“Uma coisa é avaliar trabalho de equipas, trabalho de agrupamentos de centros de saúde, usar métricas para comparação entre estas equipas e estes agrupamentos, agora fazer depender a remuneração de cada profissional diretamente da prescrição, quer de fármacos, quer de meios complementares diagnósticos é muito complicado”, disse o presidente da Associação Portuguesa de Medicina Geral e Familiar (APMGF), Nuno Jacinto.
Para o médico, que falava à agência Lusa a propósito do Dia do Serviço Nacional de Saúde, que se assinala na sexta-feira, este processo de remuneração dos profissionais “pode ser muito pernicioso”.
“O que nos está a ser dito é que nós não conseguimos colocar à disposição dos nossos utentes tudo aquilo que deveríamos colocar nestas duas áreas e, portanto, a maneira de restringir gastos é ligar isto à vossa remuneração. Ora, não faz sentido, não é assim que deveria acontecer”, criticou.
Nuno Jacinto também manifestou preocupação com a forma como se está a pensar calcular a dimensão das listas de utentes, adiantando que os médicos não conseguem perceber exatamente qual é o algoritmo que está a ser ponderado e que vai ser testado para entrar em vigor a partir de 2025.
“A ideia seria melhorar a qualidade do trabalho e permitir ajustar a carga de trabalho. Se a única coisa para que vamos olhar é para números e tentar ainda, de uma forma mais ou menos encapotada, aumentar as listas de utentes para que os profissionais possam manter a sua remuneração, o que vamos estar a fazer não é dar médico de família aos utentes é dar apenas mais utentes aos médicos, que não terão capacidade de resposta”, argumentou.

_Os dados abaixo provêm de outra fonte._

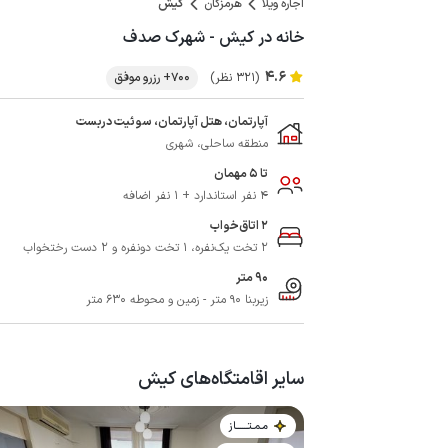
اجاره ویلا
هرمزگان
کیش
خانه در کیش - شهرک صدف
4.6
(321 نظر)
700+ رزرو موفق
آپارتمان، هتل آپارتمان، سوئیت دربست
منطقه ساحلی، شهری
تا 5 مهمان
4 نفر استاندارد + 1 نفر اضافه
2 اتاق‌خواب
2 تخت یک‌نفره، 1 تخت دونفره و 2 دست رختخواب
90 متر
زیربنا 90 متر - زمین و محوطه 630 متر
سایر اقامتگاه‌های کیش
مـمـتــــــاز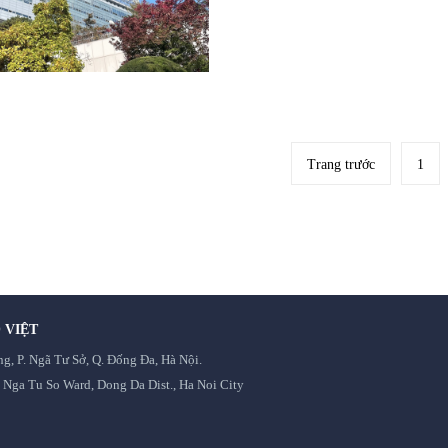
Trang trước
1
 VIỆT
, P. Ngã Tư Sở, Q. Đống Đa, Hà Nội.
, Nga Tu So Ward, Dong Da Dist., Ha Noi City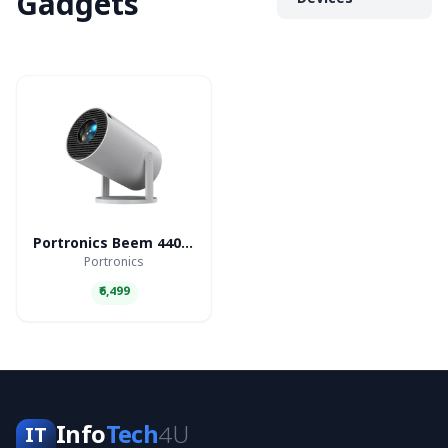
Gadgets
Devices
Portronics Beem 440 Smart LED Projector
Portronics
₹6,499
Info
Tech
4U
IT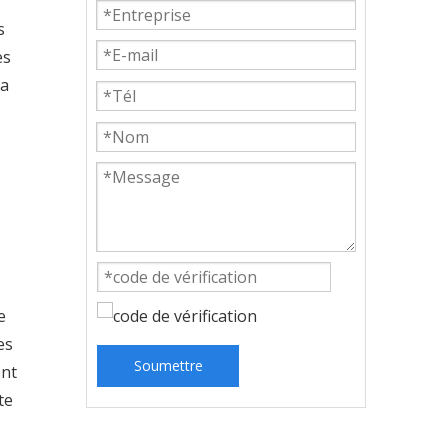
s
es
la
e
es
Soumettre
ont
te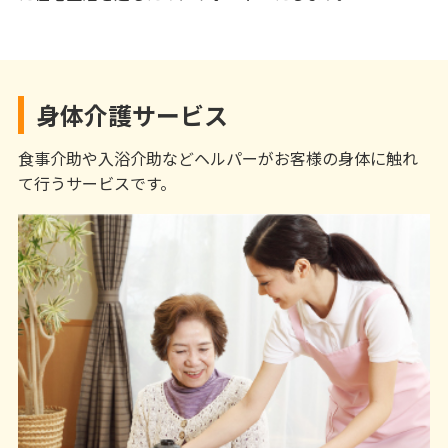
身体介護サービス
食事介助や入浴介助などヘルパーがお客様の身体に触れ
て行うサービスです。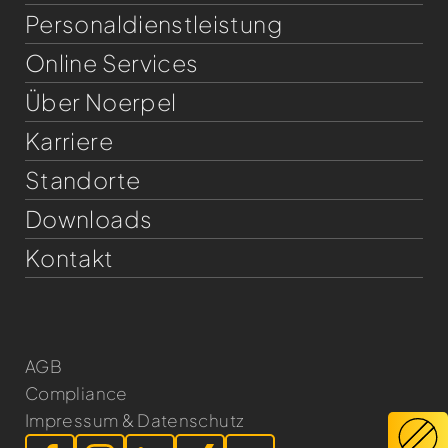
Personaldienst­leistung
Online Services
Über Noerpel
Karriere
Standorte
Downloads
Kontakt
AGB
Compliance
Impressum & Datenschutz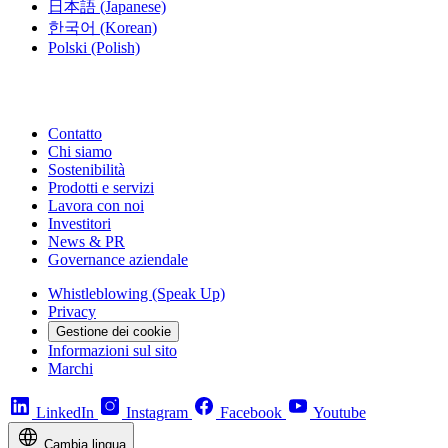
日本語
(Japanese)
한국어
(Korean)
Polski
(Polish)
Contatto
Chi siamo
Sostenibilità
Prodotti e servizi
Lavora con noi
Investitori
News & PR
Governance aziendale
Whistleblowing (Speak Up)
Privacy
Gestione dei cookie
Informazioni sul sito
Marchi
LinkedIn
Instagram
Facebook
Youtube
Cambia lingua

Por isso, sustentou, “sendo positivo que se tente apostar no Modelo B [das USF], e que se passe mais unidades com mais facilidade para o Modelo B, vemos com preocupação o facto de alterarmos algumas das regras deste Modelo B", que "o tornavam atrativo e que agora o tornam menos simpático”.

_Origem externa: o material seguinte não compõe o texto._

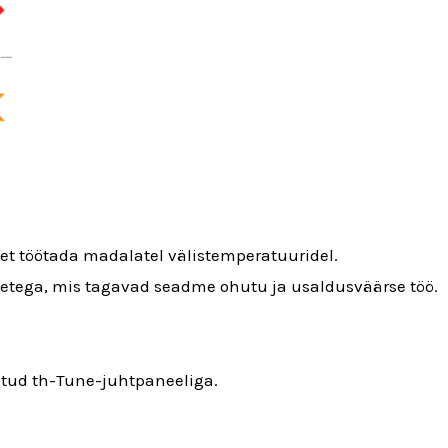
et töötada madalatel välistemperatuuridel.
etega, mis tagavad seadme ohutu ja usaldusväärse töö.
tud th-Tune-juhtpaneeliga.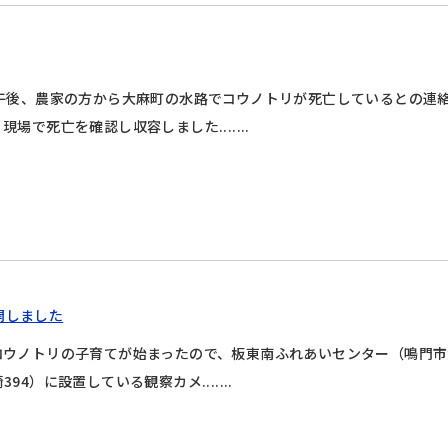
日午後、農家の方から大麻町の水路でコウノトリが死亡しているとの連
現場で死亡を確認し収容しました.......
開しました
コウノトリの子育てが始まったので、板東南ふれあいセンター（鳴門市
394）に設置している観察カメ.......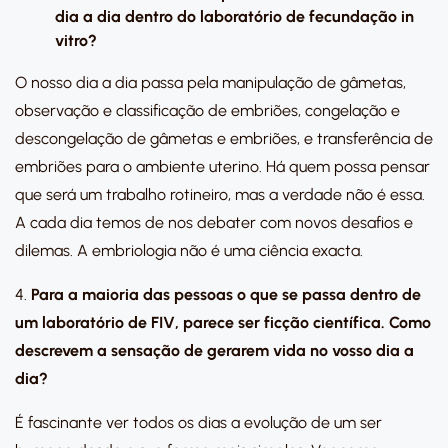
dia a dia dentro do laboratório de fecundação in
vitro?
O nosso dia a dia passa pela manipulação de gâmetas,
observação e classificação de embriões, congelação e
descongelação de gâmetas e embriões, e transferência de
embriões para o ambiente uterino. Há quem possa pensar
que será um trabalho rotineiro, mas a verdade não é essa.
A cada dia temos de nos debater com novos desafios e
dilemas. A embriologia não é uma ciência exacta.
4.
Para a maioria das pessoas o que se passa dentro de
um laboratório de FIV, parece ser ficção científica. Como
descrevem a sensação de gerarem vida no vosso dia a
dia?
É fascinante ver todos os dias a evolução de um ser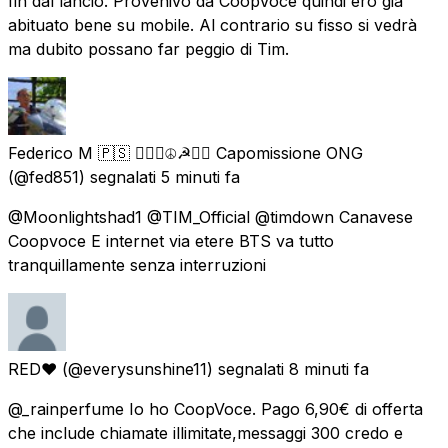
fin dal lancio. Provenivo da CoopVoce quindi ero già
abituato bene su mobile. Al contrario su fisso si vedrà
ma dubito possano far peggio di Tim.
Federico M 🇵🇸 ✊🏿🌈☮️☭🏴‍☠️ Capomissione ONG
(@fed851) segnalati
5 minuti fa
@Moonlightshad1 @TIM_Official @timdown Canavese
Coopvoce E internet via etere BTS va tutto
tranquillamente senza interruzioni
RED♥
(@everysunshine11) segnalati
8 minuti fa
@_rainperfume Io ho CoopVoce. Pago 6,90€ di offerta
che include chiamate illimitate,messaggi 300 credo e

Quando se comemoram os 44 anos do SNS, Nuno Jacinto reiterou a preocupação que os médicos de Medicina Geral e Familiar têm tido nos últimos anos e que permanece em relação aos cuidados de saúde primários: “Não vemos sinais muito positivos”.
Criticou ainda o facto de o Governo avançar com a proposta do novo regime jurídico e funcionamento das USF e dedicação plena sem acordo com os sindicatos.
Nuno Jacinto lamentou que continue sem haver “a adequada valorização dos cuidados de saúde primários e do trabalho dos médicos de família”, que possibilite inverter a tendência dos últimos anos de “um saldo negativo entre o número de médicos de família que entram e dos que saem do Serviço Nacional de Saúde”.
“Nós formamos cerca de 500 especialistas em Medicina Geral e Familiar por ano de enorme qualidade. Toda a gente os quer no estrangeiro, no privado, nas mais variadas áreas de atividade. Estranhamente, não os conseguimos fixar no Serviço Nacional de Saúde”, lamentou.
Para o especialista, esta situação é “muito preocupante” e reflete-se nos “números assustadores de 1,5 e 1,6 milhões de utentes sem médico de família atribuído”.
E Nuno Jacinto avisa: “Se não tivermos cuidados de saúde primários fortes, bem instalados, bem valorizados com condições para os profissionais exercerem o seu trabalho, não vamos ter um SNS a funcionar como deveria funcionar, nem vamos sequer conseguir a tão desejada integração de cuidados de que agora se fala tanto até com as Unidades Locais de Saúde (ULS)”.
“Se não tivermos uma base forte de certeza que não vamos atingir os nossos objetivos e, portanto, a nossa preocupação mantém-se esperando sempre que seja possível encontrar uma solução melhor do que aquela que existe agora”, rematou.